Table S3 GHT-SELEX-experiment metadata. Table lists all GHT- and HT-SELEX experiments performed in this study indicating: unique experiment identifier; human readable identifier; plasmid identifiers; HNGC symbol; experimental batch; construct type; protein production approach, position in the 96-well; sequencing strategy; number of selection cycles; and whether the experiment was approved or not. Note that GFP control experiments (i.e. empty plasmids) are also included in the table (5 GHT-SELEX and 7 HT-SELEX).
Table S4: Genomic region overlap of GHT-SELEX and ChIP-seq peaks and PWM-predicted target regions. Table shows the overlap of optimal ChIP-seq peaks with GHT-SELEX/MAGIX and PWM based predictions for each of the TFs where both datasets were available. Columns show the highest Jaccard coefficient between each pair of datasets and the number of peaks that yielded it.

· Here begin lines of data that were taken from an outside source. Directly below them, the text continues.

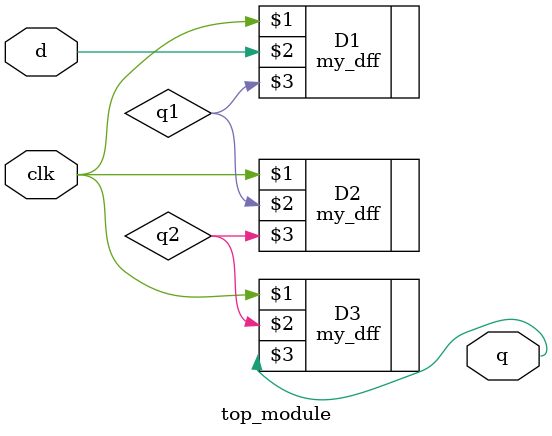
<source format=v>

/*You are given a module my_dff with two inputs and one output (that implements a D flip-flop).
  Instantiate three of them, then chain them together to make a shift register of length 3.
  The clk port needs to be connected to all instances.  */

module top_module ( input clk, input d, output q );
    wire q1, q2;
    my_dff D1(clk, d, q1);
    my_dff D2(clk, q1, q2);
    my_dff D3(clk, q2, q);

endmodule

</source>
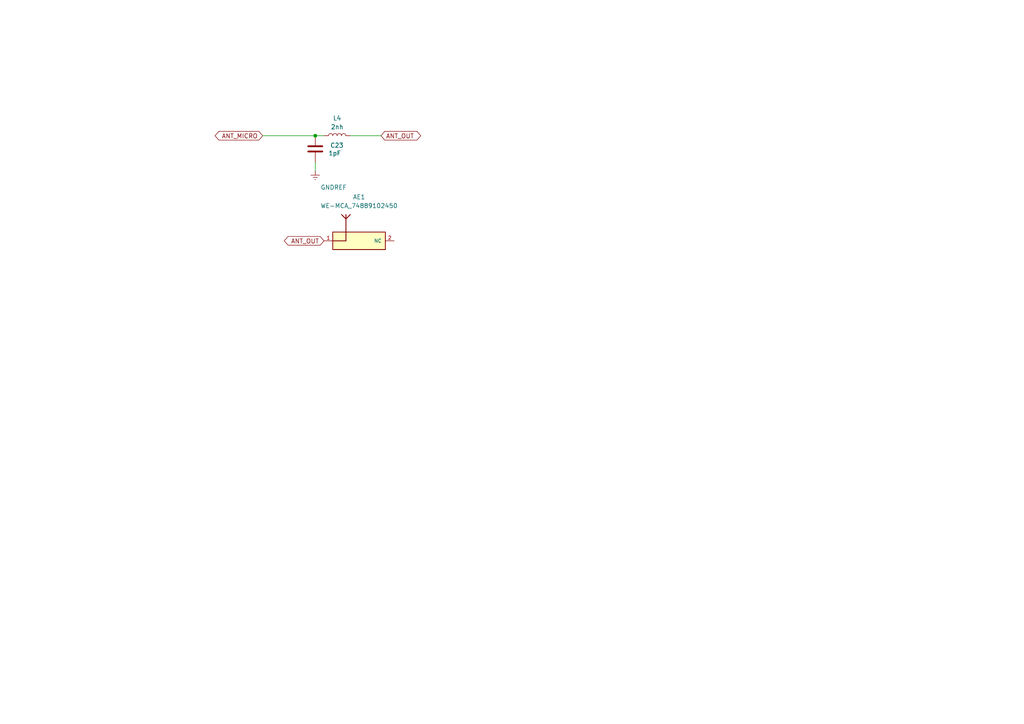
<source format=kicad_sch>
(kicad_sch
	(version 20250114)
	(generator "eeschema")
	(generator_version "9.0")
	(uuid "4a0ae798-2c64-4ce5-a1d1-85e4ee2c41fa")
	(paper "A4")
	(title_block
		(date "2025-10-01")
	)
	
	(junction
		(at 91.44 39.37)
		(diameter 0)
		(color 0 0 0 0)
		(uuid "2953801b-6e4b-445a-b7e1-1f9e7f9cf59d")
	)
	(wire
		(pts
			(xy 101.6 39.37) (xy 110.49 39.37)
		)
		(stroke
			(width 0)
			(type default)
		)
		(uuid "0624ee84-baa8-4c42-a55a-15858ed29c01")
	)
	(wire
		(pts
			(xy 76.2 39.37) (xy 91.44 39.37)
		)
		(stroke
			(width 0)
			(type default)
		)
		(uuid "1d9f6d74-ce6d-4ea1-a3c5-a5637fae5d1f")
	)
	(wire
		(pts
			(xy 91.44 39.37) (xy 93.98 39.37)
		)
		(stroke
			(width 0)
			(type default)
		)
		(uuid "b0443af7-d6e8-4365-b490-d72ea267ae86")
	)
	(wire
		(pts
			(xy 91.44 46.99) (xy 91.44 49.53)
		)
		(stroke
			(width 0)
			(type default)
		)
		(uuid "d2734783-1d9b-4668-956d-35e3ef635d18")
	)
	(global_label "ANT_MICRO"
		(shape bidirectional)
		(at 76.2 39.37 180)
		(fields_autoplaced yes)
		(effects
			(font
				(size 1.27 1.27)
			)
			(justify right)
		)
		(uuid "2af15b45-3ea3-4d1a-88d0-6a58b18cfa2d")
		(property "Intersheetrefs" "${INTERSHEET_REFS}"
			(at 61.8225 39.37 0)
			(effects
				(font
					(size 1.27 1.27)
				)
				(justify right)
				(hide yes)
			)
		)
	)
	(global_label "ANT_OUT"
		(shape bidirectional)
		(at 93.98 69.85 180)
		(fields_autoplaced yes)
		(effects
			(font
				(size 1.27 1.27)
			)
			(justify right)
		)
		(uuid "39a33ef9-17bc-4a10-b0bf-3e96605db04c")
		(property "Intersheetrefs" "${INTERSHEET_REFS}"
			(at 81.9006 69.85 0)
			(effects
				(font
					(size 1.27 1.27)
				)
				(justify right)
				(hide yes)
			)
		)
	)
	(global_label "ANT_OUT"
		(shape bidirectional)
		(at 110.49 39.37 0)
		(fields_autoplaced yes)
		(effects
			(font
				(size 1.27 1.27)
			)
			(justify left)
		)
		(uuid "5189a947-017b-48e2-9f8d-7d91a12133b4")
		(property "Intersheetrefs" "${INTERSHEET_REFS}"
			(at 122.5694 39.37 0)
			(effects
				(font
					(size 1.27 1.27)
				)
				(justify left)
				(hide yes)
			)
		)
	)
	(symbol
		(lib_id "Device:C")
		(at 91.44 43.18 0)
		(unit 1)
		(exclude_from_sim no)
		(in_bom yes)
		(on_board yes)
		(dnp no)
		(uuid "0a912b8f-bca0-403e-8770-fe06ef871ff0")
		(property "Reference" "C23"
			(at 95.758 42.164 0)
			(effects
				(font
					(size 1.27 1.27)
				)
				(justify left)
			)
		)
		(property "Value" "1pF"
			(at 95.25 44.4499 0)
			(effects
				(font
					(size 1.27 1.27)
				)
				(justify left)
			)
		)
		(property "Footprint" "Capacitor_SMD:C_0603_1608Metric_Pad1.08x0.95mm_HandSolder"
			(at 92.4052 46.99 0)
			(effects
				(font
					(size 1.27 1.27)
				)
				(hide yes)
			)
		)
		(property "Datasheet" "~"
			(at 91.44 43.18 0)
			(effects
				(font
					(size 1.27 1.27)
				)
				(hide yes)
			)
		)
		(property "Description" "Unpolarized capacitor"
			(at 91.44 43.18 0)
			(effects
				(font
					(size 1.27 1.27)
				)
				(hide yes)
			)
		)
		(pin "2"
			(uuid "29e870d4-dc91-4f47-9a14-1db181ecf6e4")
		)
		(pin "1"
			(uuid "a2e2a265-7010-4a05-89b5-6c08e0ef63d5")
		)
		(instances
			(project "CanaryCap"
				(path "/406ad30e-b04c-4bb7-9588-aab8ab73084a/62cbd03f-2971-4d14-9dc5-93962962f3ed"
					(reference "C23")
					(unit 1)
				)
			)
		)
	)
	(symbol
		(lib_id "Device:L")
		(at 97.79 39.37 90)
		(unit 1)
		(exclude_from_sim no)
		(in_bom yes)
		(on_board yes)
		(dnp no)
		(fields_autoplaced yes)
		(uuid "3b5f0de7-4cfa-41e2-89e9-57be6eb425ea")
		(property "Reference" "L4"
			(at 97.79 34.29 90)
			(effects
				(font
					(size 1.27 1.27)
				)
			)
		)
		(property "Value" "2nh"
			(at 97.79 36.83 90)
			(effects
				(font
					(size 1.27 1.27)
				)
			)
		)
		(property "Footprint" "Inductor_SMD:L_0603_1608Metric"
			(at 97.79 39.37 0)
			(effects
				(font
					(size 1.27 1.27)
				)
				(hide yes)
			)
		)
		(property "Datasheet" "~"
			(at 97.79 39.37 0)
			(effects
				(font
					(size 1.27 1.27)
				)
				(hide yes)
			)
		)
		(property "Description" "Inductor"
			(at 97.79 39.37 0)
			(effects
				(font
					(size 1.27 1.27)
				)
				(hide yes)
			)
		)
		(pin "2"
			(uuid "f605c7bb-4a3b-4806-b18d-345add7424d7")
		)
		(pin "1"
			(uuid "b5e3483b-29d7-4654-ac69-010d56ef216c")
		)
		(instances
			(project "CanaryCap"
				(path "/406ad30e-b04c-4bb7-9588-aab8ab73084a/62cbd03f-2971-4d14-9dc5-93962962f3ed"
					(reference "L4")
					(unit 1)
				)
			)
		)
	)
	(symbol
		(lib_id "ESP-32-C6:WE-MCA_74889102450")
		(at 104.14 69.85 0)
		(mirror y)
		(unit 1)
		(exclude_from_sim no)
		(in_bom yes)
		(on_board yes)
		(dnp no)
		(uuid "8f1d00a8-2bf5-42c1-884b-59a44d5797d5")
		(property "Reference" "AE1"
			(at 104.14 57.15 0)
			(effects
				(font
					(size 1.27 1.27)
				)
			)
		)
		(property "Value" "WE-MCA_74889102450"
			(at 104.14 59.69 0)
			(effects
				(font
					(size 1.27 1.27)
				)
			)
		)
		(property "Footprint" "Library:WE-MCA_74889102450"
			(at 104.14 69.85 0)
			(effects
				(font
					(size 1.27 1.27)
				)
				(justify bottom)
				(hide yes)
			)
		)
		(property "Datasheet" ""
			(at 104.14 69.85 0)
			(effects
				(font
					(size 1.27 1.27)
				)
				(hide yes)
			)
		)
		(property "Description" ""
			(at 104.14 69.85 0)
			(effects
				(font
					(size 1.27 1.27)
				)
				(hide yes)
			)
		)
		(pin "2"
			(uuid "023ff761-0417-472b-ad2f-3a8a5f0a785e")
		)
		(pin "1"
			(uuid "bd58eee5-d2af-47e9-9793-2e34610fe1db")
		)
		(instances
			(project ""
				(path "/406ad30e-b04c-4bb7-9588-aab8ab73084a/62cbd03f-2971-4d14-9dc5-93962962f3ed"
					(reference "AE1")
					(unit 1)
				)
			)
		)
	)
	(symbol
		(lib_id "power:GNDREF")
		(at 91.44 49.53 0)
		(unit 1)
		(exclude_from_sim no)
		(in_bom yes)
		(on_board yes)
		(dnp no)
		(uuid "bfa809cc-84f8-4854-ad41-2cd2407fe8da")
		(property "Reference" "#PWR042"
			(at 91.44 55.88 0)
			(effects
				(font
					(size 1.27 1.27)
				)
				(hide yes)
			)
		)
		(property "Value" "GNDREF"
			(at 96.774 54.356 0)
			(effects
				(font
					(size 1.27 1.27)
				)
			)
		)
		(property "Footprint" ""
			(at 91.44 49.53 0)
			(effects
				(font
					(size 1.27 1.27)
				)
				(hide yes)
			)
		)
		(property "Datasheet" ""
			(at 91.44 49.53 0)
			(effects
				(font
					(size 1.27 1.27)
				)
				(hide yes)
			)
		)
		(property "Description" "Power symbol creates a global label with name \"GNDREF\" , reference supply ground"
			(at 91.44 49.53 0)
			(effects
				(font
					(size 1.27 1.27)
				)
				(hide yes)
			)
		)
		(pin "1"
			(uuid "2dd90aa9-396e-4d6b-b83e-fdbf88790456")
		)
		(instances
			(project "CanaryCap"
				(path "/406ad30e-b04c-4bb7-9588-aab8ab73084a/62cbd03f-2971-4d14-9dc5-93962962f3ed"
					(reference "#PWR042")
					(unit 1)
				)
			)
		)
	)
)

</source>
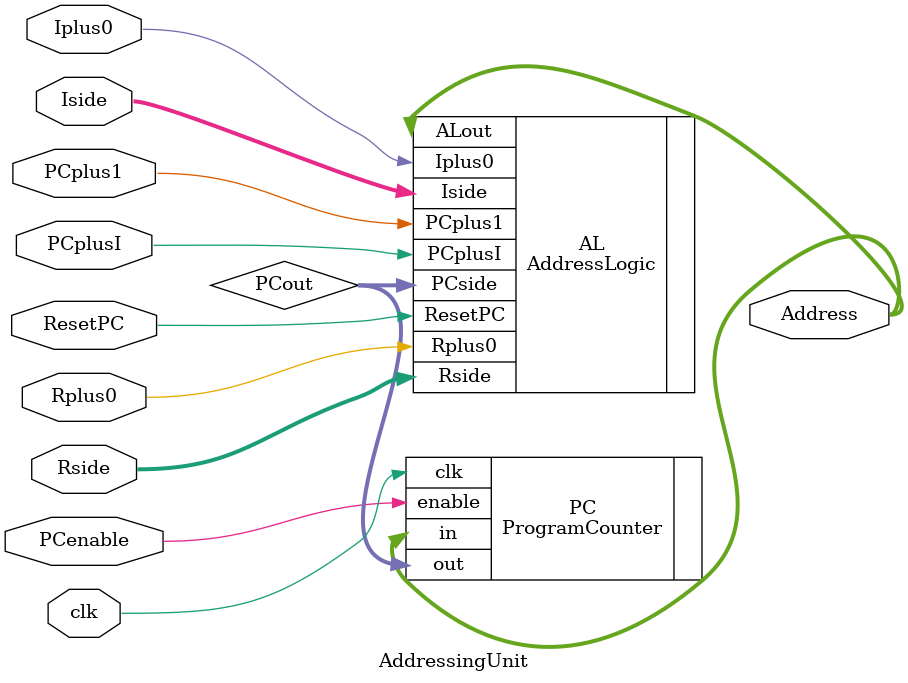
<source format=v>

`timescale 1 ns /1 ns

module AddressingUnit (
input [15:0] Rside,
input [7:0] Iside,
output [15:0] Address,
input clk,ResetPC, PCplusI, PCplus1, Iplus0, Rplus0, PCenable
);
wire [15:0] PCout;

ProgramCounter PC 
(
.in		(Address),
.enable	(PCenable),
.clk		(clk), 
.out		(PCout)
);

AddressLogic AL 
(
.PCside	(PCout),
.Rside	(Rside), 
.Iside	(Iside), 
.ALout	(Address), 
.ResetPC	(ResetPC),
.PCplusI	(PCplusI),
.PCplus1	(PCplus1),
.Iplus0	(Iplus0),
.Rplus0	(Rplus0)
);
endmodule


</source>
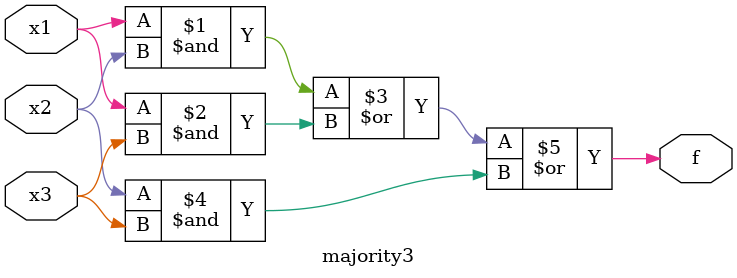
<source format=v>
module majority3 (
    input x1,
    input x2,
    input x3,
    output f
);

assign f = (x1 & x2) | (x1 & x3) | (x2 & x3);
endmodule

</source>
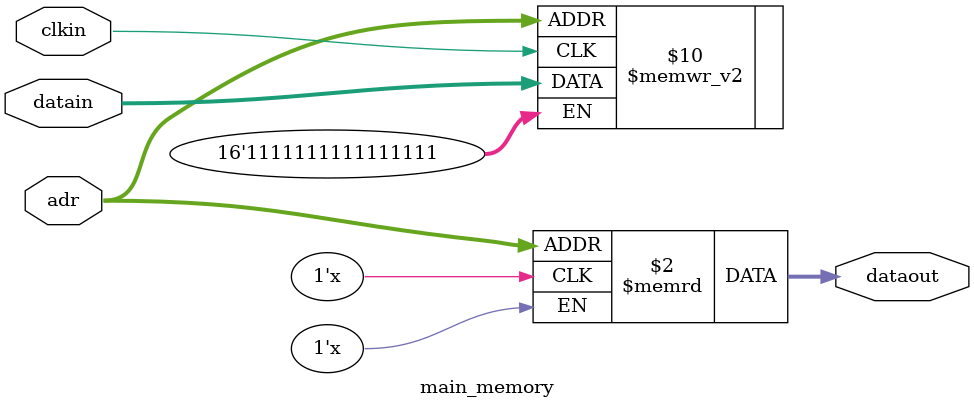
<source format=v>
`timescale 1ns / 1ps
module main_memory(    input [3:0] adr,    input clkin,    output [15:0] dataout,    input [15:0] datain);
    
reg [15:0]data[15:0];
assign dataout = data[adr];
always@ (posedge clkin) begin
    data[adr] <= datain;
end

endmodule

</source>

Table S5: C2H2-zf protein DNA-binding mode annotation. Table lists the 86 C2H2 TFs for which RCADEEM result was obtained (out of 120 total C2H2-zf TFs with GHT-SELEX data available) with information of: Total number of C2H2 zinc finger domains; amino acid gaps between these DBDs; number of distinct motifs bound by the TF; modular binding activity annotated for it; whether the protein is likely to contain zinc fingers obtained from internal duplications and whether data was obtained from experiments that expressed different subsets of the TFs C2H2-zf domains.
Table S6: Intra-protein C2H2-zf domain duplication dataset. Table displays all pairs of human C2H2 DBDs that are separated from each other by five or less edits.
Document S1.
Motif centrality and enrichment in GHT-SELEX/MAGIX peaks and its correspondence with ChIP-seq peaks.
Same plots as in Figure 2C and Figure 4A for all the TFs and DBD constructs in this study with approved GHT-SELEX experiments. Top, top-ranked TF PWM (highest AUROC on GHT-peaks as determined by 43). Middle, Distribution of PWM hits within the 5,000 highest scoring MAGIX peaks. Solid red lines represent the mean PWM hit position within MAGIX peaks and dashed lines represent one standard deviation about the mean. Bottom, Enrichment of ChIP-seq peaks and PWM hits within MAGIX peaks. Orange line shows the proportion of peaks (in a sliding window of 500 peaks over the ranked peaks, with a step size of 50) that overlap with a ChIP-seq peak (at MACS threshold P < 0.001). Black line shows the AUROC for PWM affinity scores of MAGIX peaks in the same window vs. 500 random genomic sites.
Document S2.
PFMs of C2H2-zf proteins with alternative binding modes. PFMs representing the different binding modes of C2H2-zf proteins.